I don't get this thing where in the US cats seem to be kept indoor whereas here in Europe everybody lets their cats walk in and out as much as they want. Sure, cats do get hit sometimes, but I have heard about that like... once or twice in my life? And yes, cats are also allowed to freely roam in the bigger cities.

Either way, in regards to your concerns: No, cats are bound to a place (as long as there is food in that place) so they are incredibly unlikely to run away. Yes, getting run over by cars happens and No, cats are pretty agile creatures quite high up in their respective parts of the food chains and them getting eaten... seems incredibly unlikely (of which animals are you thinking?).

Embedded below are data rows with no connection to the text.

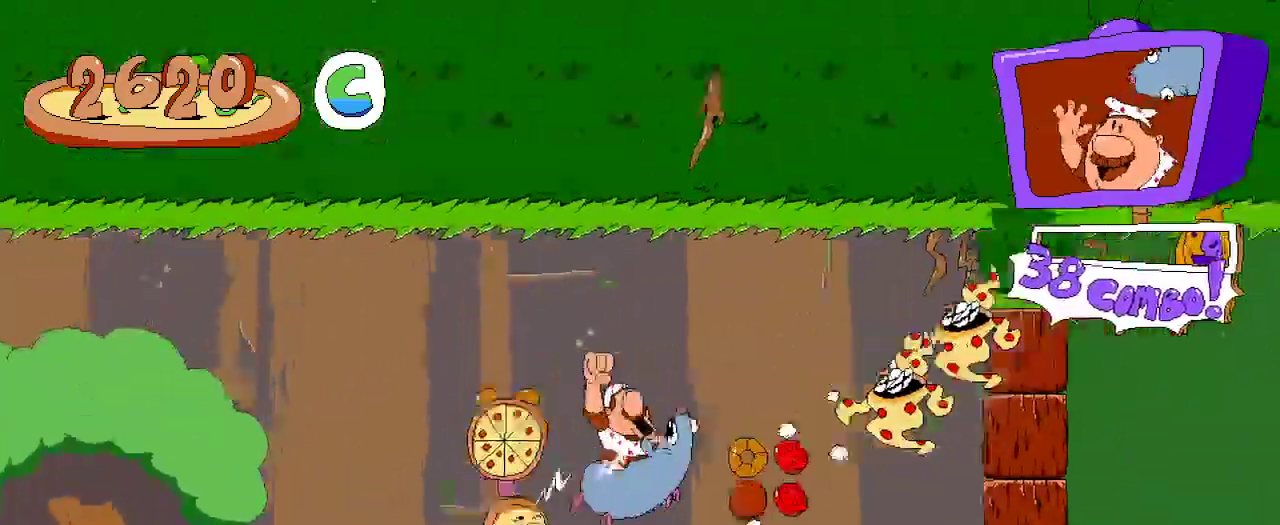
{"buttons": ["X", "R2", "DPAD_UP", "DPAD_RIGHT"], "left_stick": "center", "right_stick": "center", "events": [[367, "DPAD_UP", "down"], [433, "X", "down"]]}
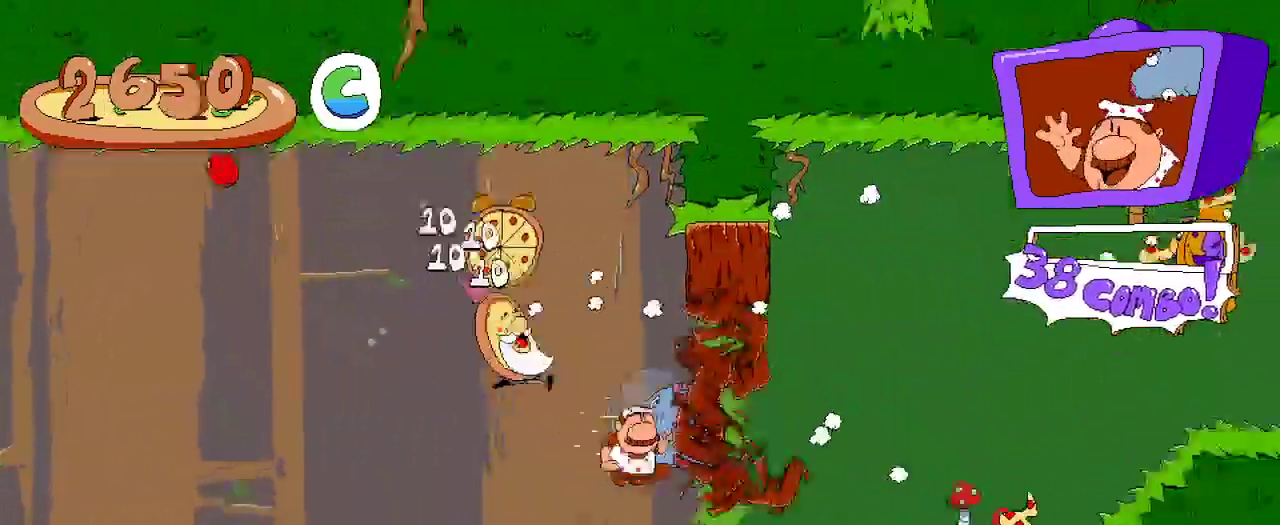
{"buttons": ["R2", "DPAD_RIGHT"], "left_stick": "center", "right_stick": "center", "events": [[33, "DPAD_UP", "up"], [33, "X", "up"]]}
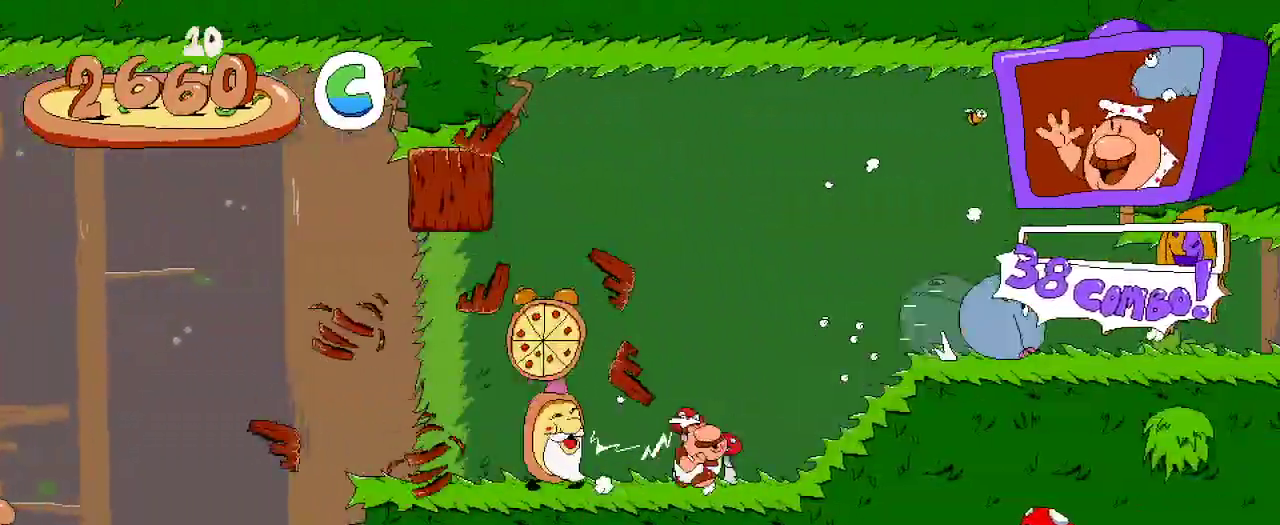
{"buttons": ["R2", "DPAD_RIGHT"], "left_stick": "center", "right_stick": "center", "events": []}
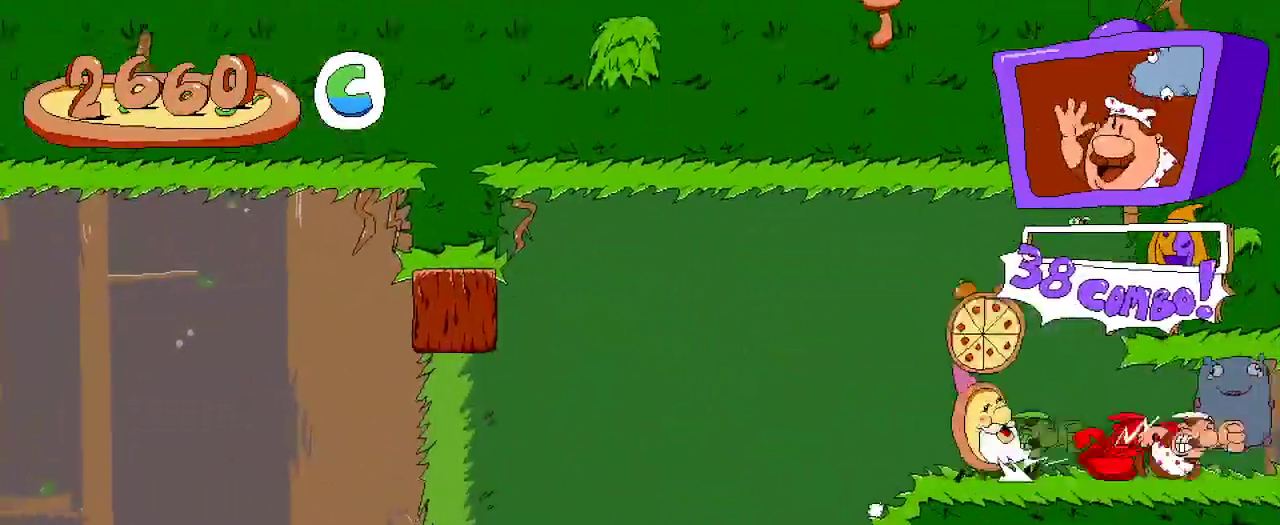
{"buttons": ["R2", "DPAD_RIGHT"], "left_stick": "center", "right_stick": "center", "events": []}
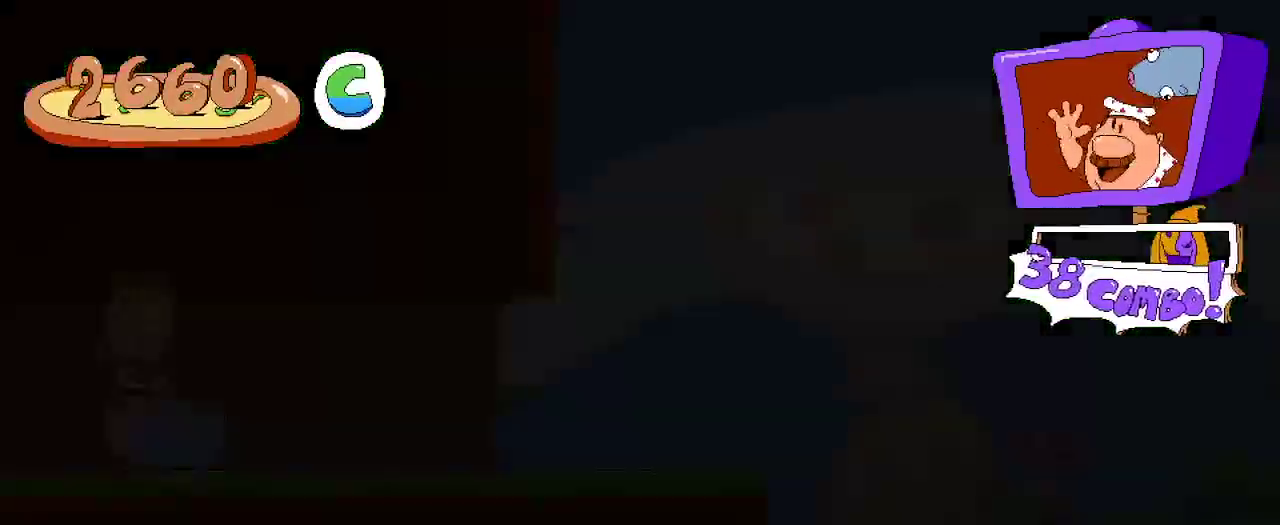
{"buttons": ["R2", "DPAD_RIGHT"], "left_stick": "center", "right_stick": "center", "events": []}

And to finish it of, here in the Netherlands often a distinction is made between indoor cats and outdoor cats. For some reason some cats simply want to spend all their time away from home and some stay inside despite both getting raised in the same family from the same age. I have never heard for a good explanation for this, but in case your cat is the outdoor type it seems incredibly cruel to lock a cat inside all the time. I am not sure whether a cat will still learn all the 'tricks' to living outdoor at that age, so that's a separate question, but in and on itself it seems very odd behavior (no matter the fact that I have heard other Americans doing the same thing).

  • 1
    I'm from Paris. I used to live in a place with a closed garden. Then I lived in London in another place with a closed garden. Then I lived in Pittsburgh. In all of those places, I saw cats walking around, particularly in Pittsburgh. But that does not mean that it's safe for my cat to do it. Also, apparently, it's much safer for cats to walk around in a city if they've had somewhere to practice in the countryside first.
    – eje211
    Commented Apr 24, 2014 at 16:50
  • 1
    In much of the US coyote is probably the most common predator of the housecat. Regionally, large cats, bears, and alligators at least.
    – Zaralynda
    Commented Apr 24, 2014 at 17:09
  • 2
    In the US some people (like myself) have indoor only cats, some people have cats that are inside and outside, and others have cats that are largely or almost always outside. Statistically the lifespan of a cat decreases based on how much time it spends outdoors. Cats being hit by cars is actually VERY common. I see dead cats on the road from time to time. Other animals can kill, injure, or give diseases to cats. Cats can pick up diseases and parasites outside...
    – Dan S
    Commented Apr 25, 2014 at 1:36
  • 2
    "they are incredibly unlikely to run away", but still has a chance to run away, get picked up by someone, get stuck, get injured. This small chance happened for one of my family's previous cat. But at the same time, I do agree there is some form of cruelty in locking a cat in all the time. For my current cat, we have an enclosed deck that we let her out on time to time and that seems to satisfy her outdoor curiousity.
    – gitsitgo
    Commented Apr 25, 2014 at 5:56
  • 1
    @DanS It does happen that cats die to cars and other animals and can suffer from parasites, but on the other hand we humans - including our children - face the same risks and in general we still don't like being locked inside. I understand that others prefer keeping their pets inside, but personally I'd rather give my cats the option of being outside, eventhough I constantly worry when one of them doesn't respond to my feeding call.